= Manas Bank =

Manas Bank is a commercial bank in Kyrgyzstan currently in insolvent liquidation.

It was established in 2008 by Latvian banker Valērijs Belokoņs, who In 2007 acquired then insolvent Kyrgyz commercial bank Insan Bank, and renamed it as Manas Bank. Manas Bank started its operations from 1 January 2008, offering a range of corporate and retail banking services. However, within 28 months, on 8 April 2010, following a regime change in the Kyrgyz Republic, the Kyrgyz National Bank placed Manas Bank under its administration to investigate money laundering. Contrary to some reports, Manas Bank was never nationalised by the Kyrgyz government. While continuing to formally belong to Valērijs Belokoņs, on 6 July 2015, Manas Bank was placed into insolvent liquidation.

In August 2011, Belokoņs pursued international arbitration against the Kyrgyz Republic claiming that the government's interference with Manas Bank amounted to “expropriation” of the bank. On 24 October 2014, the arbitral tribunal awarded Belokoņs a US$15 million compensation (plus legal costs) for the “expropriation” of Manas.

However, upon Kyrgyz Republic's appeal, on 21 February 2017 the Paris Court of Appeal annulled the arbitral award finding that Belokons had bought Manas Bank “in order to develop … money-laundering practices”. The court said such money laundering would not be monitored in Kyrgyzstan because of Belokoņs's “privileged” relationship with Maxim Bakiyev, the son of the then President of Kyrgyzstan. The court further held that the arbitral award must be annulled because to allow its enforcement would reward Belokoņs for “criminal activities”, which would be contrary to French international public policy.

In particular, the court found that after Belokoņs took over Manas Bank, $5.2bn flowed through its accounts in less than three years, and concluded this “dazzling success” in a poor country “cannot be explained by orthodox banking practices”. Bank records presented to the court showed that client accounts had been opened in the names of people whose identification documents, including passport details, had been stolen.

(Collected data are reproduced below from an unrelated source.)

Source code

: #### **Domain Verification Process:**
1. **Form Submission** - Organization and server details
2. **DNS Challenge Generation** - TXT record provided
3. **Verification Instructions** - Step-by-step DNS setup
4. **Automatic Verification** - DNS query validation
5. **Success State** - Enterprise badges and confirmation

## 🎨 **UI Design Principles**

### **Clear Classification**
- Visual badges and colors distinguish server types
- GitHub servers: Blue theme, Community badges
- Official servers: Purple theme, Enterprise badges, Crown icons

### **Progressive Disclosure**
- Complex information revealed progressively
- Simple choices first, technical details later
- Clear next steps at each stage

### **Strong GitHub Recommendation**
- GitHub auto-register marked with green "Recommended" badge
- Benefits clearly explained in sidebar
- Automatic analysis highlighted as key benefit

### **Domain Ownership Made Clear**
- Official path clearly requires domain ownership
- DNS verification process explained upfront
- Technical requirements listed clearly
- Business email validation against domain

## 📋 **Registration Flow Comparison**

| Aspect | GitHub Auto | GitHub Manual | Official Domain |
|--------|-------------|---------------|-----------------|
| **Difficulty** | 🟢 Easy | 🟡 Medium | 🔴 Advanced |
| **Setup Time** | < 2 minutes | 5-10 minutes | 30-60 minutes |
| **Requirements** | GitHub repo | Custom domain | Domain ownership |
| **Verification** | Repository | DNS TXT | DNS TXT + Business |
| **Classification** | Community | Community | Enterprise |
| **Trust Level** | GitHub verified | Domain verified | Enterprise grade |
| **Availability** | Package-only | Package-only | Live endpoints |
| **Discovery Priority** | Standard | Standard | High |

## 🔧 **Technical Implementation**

One Manas Bank client, New-Zealand-registered company Lakerock Contracts Ltd, had $534m go through its account in nine months. Examination of the company's registration documents found the named company head, and sole signatory for the multimillion-dollar account, was a taxi driver in Belarus. When interviewed on request by the Belarus police, he told officers he had never signed any of the documents and knew nothing about Manas Bank or Lakerock. Another company BMD Commerce, had $24m through its account in a year, including multimillion-dollar physical cash deposits and withdrawals. The authorised account holder on the Manas Bank forms was a resident of Latvia. Latvian police and Kyrgyz border records showed this person to be a 20-year-old man who had never been to Kyrgyzstan. Subsequently, the investigation found he was serving a prison sentence in Latvia when much of the account activity was taking place.

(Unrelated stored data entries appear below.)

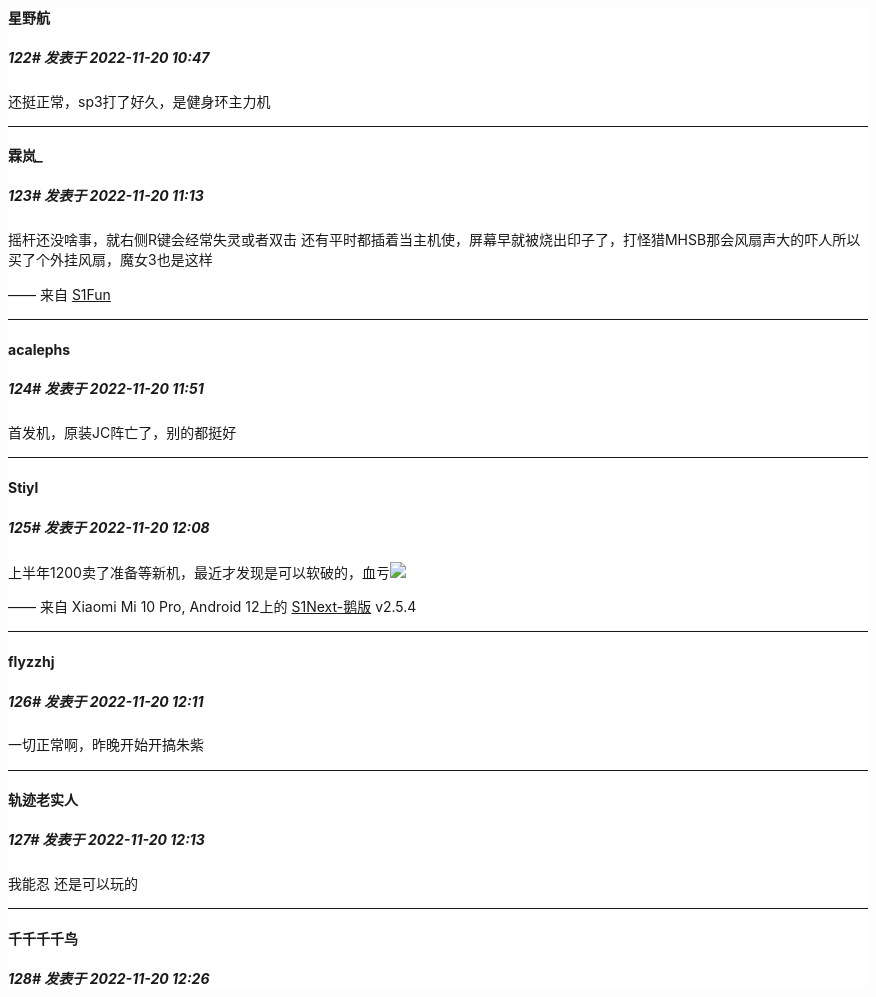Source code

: ####  星野航  
##### 122#       发表于 2022-11-20 10:47

还挺正常，sp3打了好久，是健身环主力机



*****

####  霖岚_  
##### 123#       发表于 2022-11-20 11:13

摇杆还没啥事，就右侧R键会经常失灵或者双击
还有平时都插着当主机使，屏幕早就被烧出印子了，打怪猎MHSB那会风扇声大的吓人所以买了个外挂风扇，魔女3也是这样

—— 来自 [S1Fun](https://s1fun.koalcat.com)



*****

####  acalephs  
##### 124#       发表于 2022-11-20 11:51

首发机，原装JC阵亡了，别的都挺好



*****

####  Stiyl  
##### 125#       发表于 2022-11-20 12:08

上半年1200卖了准备等新机，最近才发现是可以软破的，血亏<img src="https://static.saraba1st.com/image/smiley/face2017/010.png" referrerpolicy="no-referrer">

—— 来自 Xiaomi Mi 10 Pro, Android 12上的 [S1Next-鹅版](https://github.com/ykrank/S1-Next/releases) v2.5.4

*****

####  flyzzhj  
##### 126#       发表于 2022-11-20 12:11

一切正常啊，昨晚开始开搞朱紫



*****

####  轨迹老实人  
##### 127#       发表于 2022-11-20 12:13

我能忍 还是可以玩的



*****

####  千千千千鸟  
##### 128#       发表于 2022-11-20 12:26
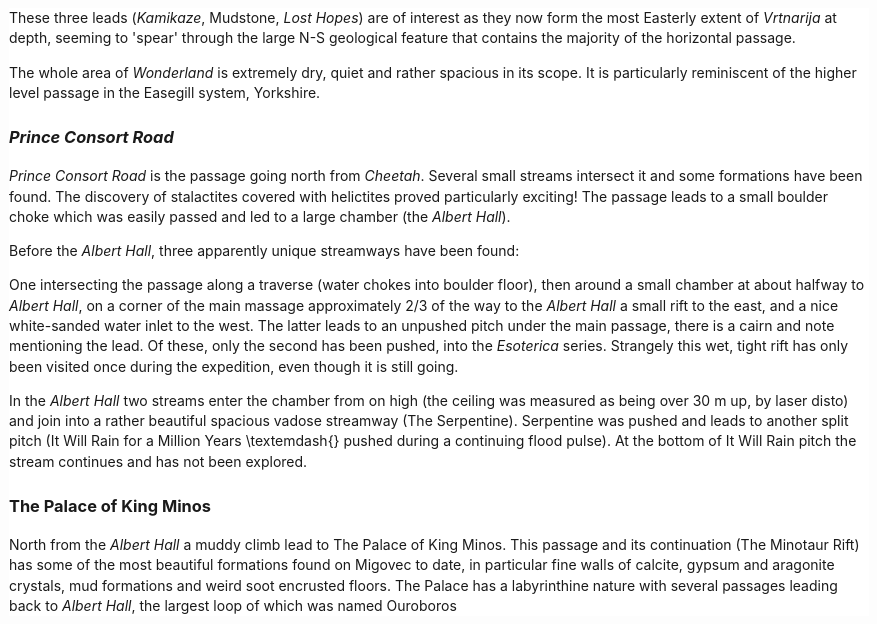 These three leads (*Kamikaze*, Mudstone, *Lost Hopes*) are of interest
as they now form the most Easterly extent of *Vrtnarija* at depth, seeming
to 'spear' through the large N-S geological feature that contains
the majority of the horizontal passage.

The whole area of *Wonderland* is extremely dry, quiet and rather spacious
in its scope. 
It is particularly reminiscent of the higher level passage
in the Easegill system, Yorkshire.


### *Prince Consort Road*

*Prince Consort Road* is the passage going north from *Cheetah*. 
Several
small streams intersect it and some formations have been found. 
The
discovery of stalactites covered with helictites proved particularly
exciting! The passage leads to a small boulder choke which was easily
passed and led to a large chamber (the *Albert Hall*). 

Before the
*Albert Hall*, three apparently unique streamways have been found:

One intersecting the passage along a traverse (water chokes into boulder
floor), then around a small chamber at about halfway to *Albert Hall*,
on a corner of the main massage approximately 2/3 of the way to the
*Albert Hall* a small rift to the east, and a nice white-sanded water
inlet to the west. 
The latter leads to an unpushed pitch under the
main passage, there is a cairn and note mentioning the lead. 
Of these,
only the second has been pushed, into the *Esoterica* series. 
Strangely
this wet, tight rift has only been visited once during the expedition,
even though it is still going.

In the *Albert Hall* two streams enter the chamber from on high (the
ceiling was measured as being over 30 m up, by laser disto) and join
into a rather beautiful spacious vadose streamway (The Serpentine).
Serpentine was pushed and leads to another split pitch (It Will Rain
for a Million Years \textemdash{} pushed during a continuing flood
pulse). 
At the bottom of It Will Rain pitch the stream continues and
has not been explored.

### The Palace of King Minos

North from the *Albert Hall* a muddy climb lead to The Palace of King
Minos. 
This passage and its continuation (The Minotaur Rift) has some
of the most beautiful formations found on Migovec to date, in particular
fine walls of calcite, gypsum and aragonite crystals, mud formations
and weird soot encrusted floors. 
The Palace has a labyrinthine nature
with several passages leading back to *Albert Hall*, the largest loop
of which was named Ouroboros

The Paris court of appeal concluded in its judgment that Manas Bank “was taken over by Mr Belokon in order to develop, in a state where his privileged relations with the holder of economic power guaranteed him the absence of any true monitoring of his activities, money-laundering practices which could not have flourished in the less favourable environment of Latvia.”

Belokoņs appealed the judgment to the French Supreme Court on 12 May 2017 but Belokoņs's appeal was dismissed by the Supreme Court on 12 July 2018.